If the communication network is strictly connected at all times, the number of iterations for convergence of this discrete-time data fusion is, in the worst case, equal to the number of edges in the connected graph \(G_c\).

4 Information-based path planning

Using a graph as the road network representation enables the use of well-established graph search algorithms. One notable example is the shortest paths algorithm by Dijkstra (Dijkstra 1959). In graph theory, a path is an alternating sequence of vertices and edges in which (a) each edge is incident with the vertex that precedes it and the vertex that follows it, and (b) all edges and vertices are distinct, with the possible exception of the first and last ones. The particle weights can be used to compute an edge traversal cost to guide the UAVs in their search for the target over some path. The planning horizon can be specified according to the application.

The objective of our path planner is to guide the agents such that the mutual information between their sensors and the target pdf is maximized, while the search effort is efficiently distributed. One additional challenge that our work addresses is intermittent connectivity of the communication network \(G_c\). We require the agents to be able to work in isolation if the connectivity of \(G_c\) is compromised, and to be able to resume working as a team once \(G_c\) becomes connected.

In order to achieve this distributed planning, each agent uses its own estimate of the target pdf \(p(\theta )\), which may include information fused from other agents, and plans its own path. The local planner also needs the location of the other agents in order to trace a path that does not overlap with them. When the planner has no knowledge of the locations of other agents, collisions are avoided when they are within sensing range, defined by the collision radius. The emergent behavior of the system distributes the search effort if communications are available.

4.1 Mutual information maximization and sensor coverage

The objective of the path planning algorithm is to maximize the mutual information (MI) between the sensors and the target. The larger this quantity is, the more knowledge about the target location we can extract from the sensor data. The MI is commonly defined in terms of the information entropy. For a certain continuous random variable \(\varTheta \) defined in a domain \(\varOmega \), its differential entropy is given by

$$\begin{aligned} h(\varTheta ) = - \int _\varOmega p(\theta ) \ln p(\theta ) d\theta . \end{aligned}$$

Using this definition, we can introduce the MI in terms of the conditional distribution \(p(\theta | Z)\) after a measurement Z is acquired.

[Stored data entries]
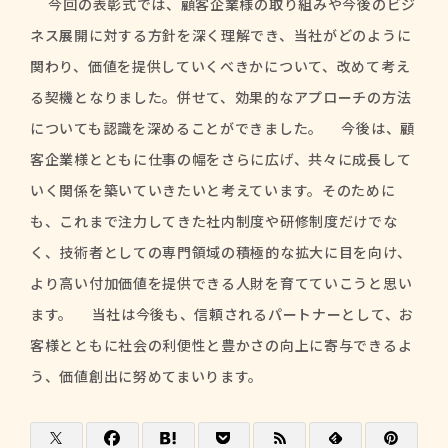
今回の表彰式では、顧客企業様の取り組みや今後のビジ
ネス展開に対する方針を深く理解でき、当社がどのように
関わり、価値を提供していくべきかについて、改めて考え
る契機となりました。併せて、効果的なアプローチの方法
についても認識を深めることができました。 今後は、顧
客企業様とともに仕事の幅をさらに広げ、共々に成長して
いく関係を築いていきたいと考えています。そのために
も、これまで注力してきた社内制度や研修制度だけでな
く、技術者としての専門領域の積極的な拡大に目を向け、
より高い付加価値を提供できる人財を育てていこうと思い
ます。 当社は今後も、信頼されるパートナーとして、お
客様とともに社会の利便性と豊かさの向上に寄与できるよ
う、価値創出に努めてまいります。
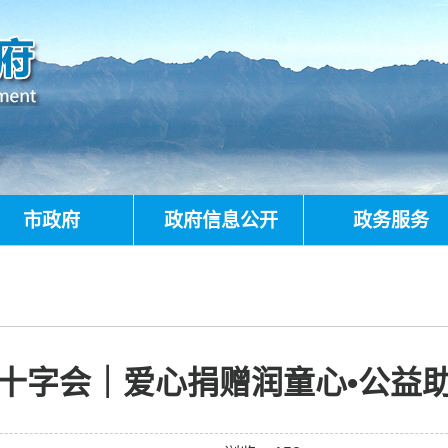
市政府
政府信息公开
政务服务
十字会｜爱心捐赠润童心•公益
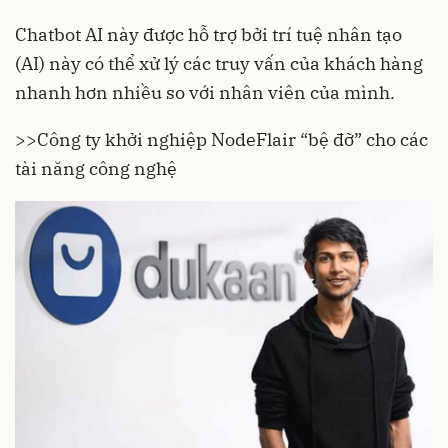
Chatbot AI này được hỗ trợ bởi trí tuệ nhân tạo
(AI) này có thể xử lý các truy vấn của khách hàng
nhanh hơn nhiều so với nhân viên của mình.
>>
Công ty khởi nghiệp NodeFlair “bệ đỡ” cho các
tài năng công nghệ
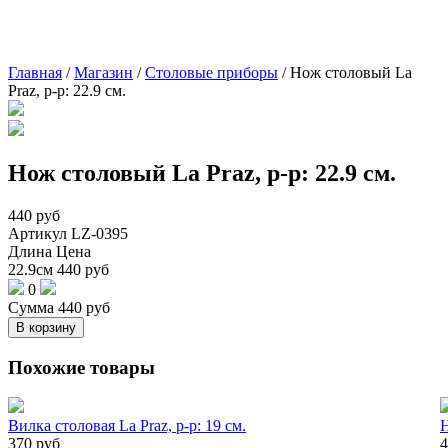
Главная
/
Магазин
/
Столовые приборы
/
Нож столовый La
Praz, р-р: 22.9 см.
Нож столовый La Praz, р-р: 22.9 см.
440
руб
Артикул
LZ-0395
Длина
Цена
22.9см
440
руб
0
Сумма
440
руб
В корзину
Похожие товары
Вилка столовая La Praz, р-р: 19 см.
Н
370
руб
4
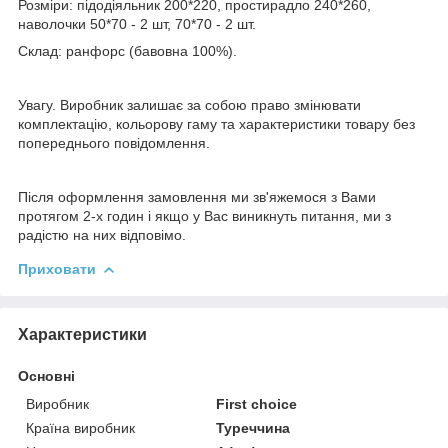
Розміри: підодіяльник 200*220, простирадло 240*260,
наволочки 50*70 - 2 шт, 70*70 - 2 шт.
Склад: ранфорс (бавовна 100%).
Увагу. Виробник залишає за собою право змінювати
комплектацію, кольорову гаму та характеристики товару без
попереднього повідомлення.
Після оформлення замовлення ми зв'яжемося з Вами
протягом 2-х годин і якщо у Вас виникнуть питання, ми з
радістю на них відповімо.
Приховати
Характеристики
Основні
Виробник
First choice
Країна виробник
Туреччина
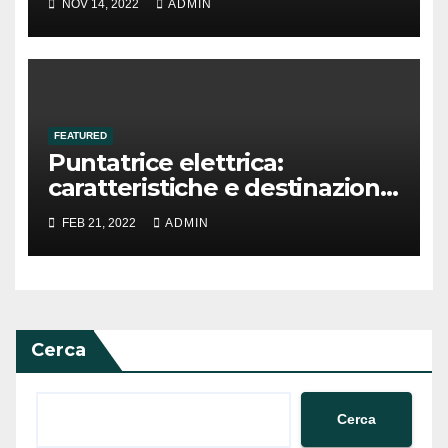
NOV 14, 2022
ADMIN
FEATURED
Puntatrice elettrica:
caratteristiche e destinazioni
di utilizzo
FEB 21, 2022
ADMIN
Cerca
Cerca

- **Actions to take**
a) Can you write out the passage on information-based path planning from "Using a graph" up to and including "to the application.", swapping "UAVs" for "drones"?
b) Which lines of the entries contain the string "Praz"? Gather and copy each of them.
The passage on path planning and the entries have no connection to each other.

- **Answers to this exercise**
a)
Using a graph as the road network representation enables the use of well-established graph search algorithms. One notable example is the shortest paths algorithm by Dijkstra (Dijkstra 1959). In graph theory, a path is an alternating sequence of vertices and edges in which (a) each edge is incident with the vertex that precedes it and the vertex that follows it, and (b) all edges and vertices are distinct, with the possible exception of the first and last ones. The particle weights can be used to compute an edge traversal cost to guide the drones in their search for the target over some path. The planning horizon can be specified according to the application.

b)
Praz, р-р: 22.9 см.
Нож столовый La Praz, р-р: 22.9 см.
Вилка столовая La Praz, р-р: 19 см.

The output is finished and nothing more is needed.